Monday, April 3, 2023
In bed at 9:30, awake at 5:20, rolled over & slept till 6:40. One glass of Bogle cab, woke from dreaming I was trying a lawsuit in a federal court with my friend Howard Schoenfeld on the other side and I made the closing argument to the jury with my tie tied around the outside of my shirt collar, looking like a doofus, and remembering during closing that I had forgotten to offer any evidence on damages. The 6 person jury fell asleep on me. 40℉ outside, drizzle, gray, high of 52℉, wind WNW at 6 mph, 6 to 10 mph today, gusts up to 21 mph. Sun rose at 630, sunset at 7:49, 12+49. Spring is in the air this week.
Iowa v. LSU. 102-85, alas, but no question that the better team won. Caitlin Clark's 30 points and 8 assists not enough.

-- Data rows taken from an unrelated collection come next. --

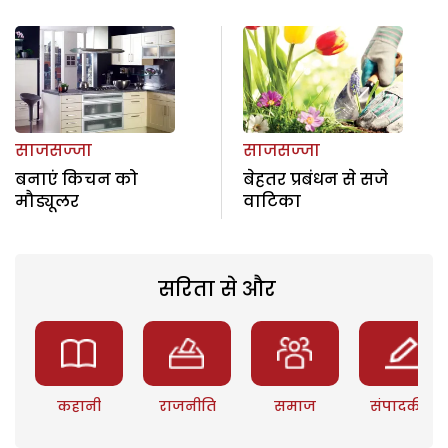
साजसज्जा
साजसज्जा
बनाएं किचन को
बेहतर प्रबंधन से सजे
मौड्यूलर
वाटिका
सरिता से और
कहानी
राजनीति
समाज
संपादकीय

Deer Feeder. I have left the capacious squirrel-proof birdfeeder empty for several days having seen whitetails using their long tongues to get at the sunflower seeds within it. Yesterday I filled it again to see if it would be empty in the morning and, sure enough, it's empty. Not sure what to do with it. I need to have it out of reach of the deer but accessible to me.
Pearls Before Swine.
Trump travels to NYC with lines of loyal followers standing along the 11-car caravan route from Mar-a-Lago to West Palm Beach airport, waving American and other flags and one guy with a tall Christian cross. Supporters at the airport in their cars blowing their horns. So much going on, so much looming, so much threatened. Supposed Chinese curse: 'may you live in interesting times.' No thanks.
from The Mountains Sing. p.6-7 'I clutched Grandma's hand, watching women kneeling and howling next to dead bodies, whose faces had been concealed by tattered straw mats. The legs of those bodies were jutting toward us. Legs that were mangled, covered with blood. One small leg had a pink shoe dangling. The dead girl could have been my age.' . . . and p. 8 'I was reading Bac Tuyet va bay chu lun, immersed in the magical world of Snow White and her friends the Seven Dwarves when Grandma came home . . .' and p. 12 "I wondered why foreign armies kept invading our country. First it was the Chinese, the Mongolians, the French, the Japanese, then the Americans."
The first excerpt brought home to me all of the aircraft loaded with weaponry we tracked heading out to the North and coming back to Danang, having dropped the bombs. It was all so bureaucratic, so mechanical, and administrative on our part, ("Joyride, Joyride, this is CallSign ###, over") so horrific for the Vietnamese on the receiving end.
The second excerpt calls to mind my mehuteneste, my daughter-in-law's mother named Bad Tuyet and married to my mehuten, De Hoang. When I think of them together I think of their wedding photo, so beautiful. I wish I had a print of it, or a digital copy. They were Catholic and their marriage occurred at a Catholic mass. They fled the North after the communists gained control in 1954, and moved to Danang where I would become a 'neighbor' in 1965, never realizing that my future mishpocha lived there.
The third excerpt needs no comment.
Frank E. Peterson. My senior officer and friend at my last duty station in the Marine Corps, Naval Air Station, Willow Grove, PA, 1966-1967. My warmest memory of Frank was his accompanying Anne and me to the Latin Casino in Cherry Hill, NJ to see and hear the incomparable Nancy Wilson sing. I still listen to her albums, especially Broadway My Way. I came across this piece while looking up call signs of the Marine fighter squadrons I worked with in Danang.
National Museum of the Marine Corps
#OTD in 1979, Frank E. Petersen, Jr. the first African American Marine Corps aviator, was selected for promotion to Brigadier General, becoming the first African American in the Marine Corps to hold that rank. Petersen had originally enlisted in the Navy in 1950 and served as an electronics technician. He entered the Naval Aviation Cadet Program in 1951, completed flight training in 1952, and was commissioned a second lieutenant in the Marine Corps. Petersen served two combat tours: Korea in 1953 and Vietnam in 1968. He flew over 350 combat missions and had more than 4000 hours in military aircraft. He was promoted to major general in 1983 and lieutenant general in 1986. At the time of his retirement in 1988, Petersen held the respective titles of "Silver Hawk" and "Grey Eagle” and was (by date of aviator designation) the senior ranking aviator in the Marine Corps and the Navy. He was presented the Distinguished Service Medal for “exceptionally meritorious service” as the Commanding General of Marine Corps Combat Development Command, Quantico, Virginia.